Exercise requirements —
Each entry below must be given again word for word, with no pictures.

..............................

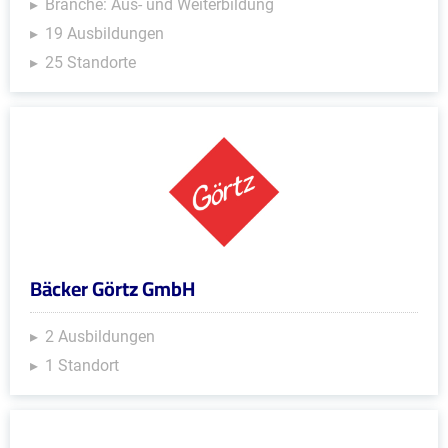
Branche: Aus- und Weiterbildung
19 Ausbildungen
25 Standorte
Bäcker Görtz GmbH
2 Ausbildungen
1 Standort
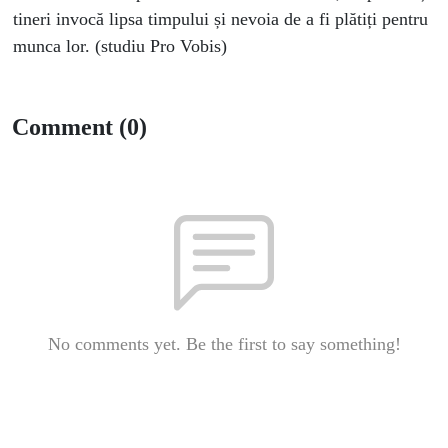
tineri invocă lipsa timpului și nevoia de a fi plătiți pentru
munca lor. (studiu Pro Vobis)
Comment (0)
No comments yet. Be the first to say something!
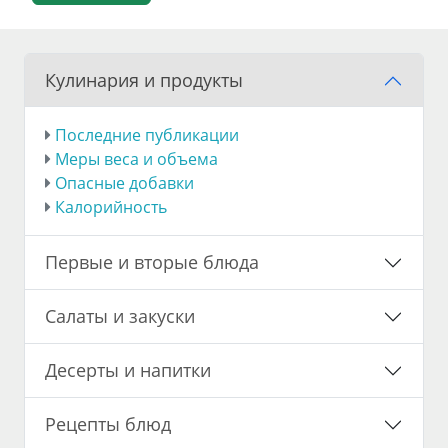
Кулинария и продукты
Последние публикации
Меры веса и объема
Опасные добавки
Калорийность
Первые и вторые блюда
Салаты и закуски
Десерты и напитки
Рецепты блюд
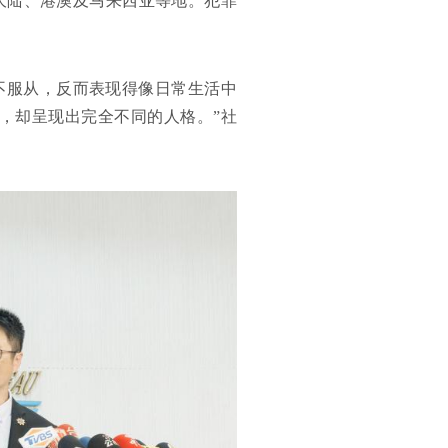
国大陆、港澳及马来西亚等地。犯罪
不服从，反而表现得像日常生活中
界，却呈现出完全不同的人格。”社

..............................

Output of the task —
Branche: Aus- und Weiterbildung
19 Ausbildungen
25 Standorte
Bäcker Görtz GmbH
2 Ausbildungen
1 Standort
tineri invocă lipsa timpului și nevoia de a fi plătiți pentru
munca lor. (studiu Pro Vobis)
Comment (0)
No comments yet. Be the first to say something!
Кулинария и продукты
Последние публикации
Меры веса и объема
Опасные добавки
Калорийность
Первые и вторые блюда
Салаты и закуски
Десерты и напитки
Рецепты блюд
国大陆、港澳及马来西亚等地。犯罪
不服从，反而表现得像日常生活中
界，却呈现出完全不同的人格。”社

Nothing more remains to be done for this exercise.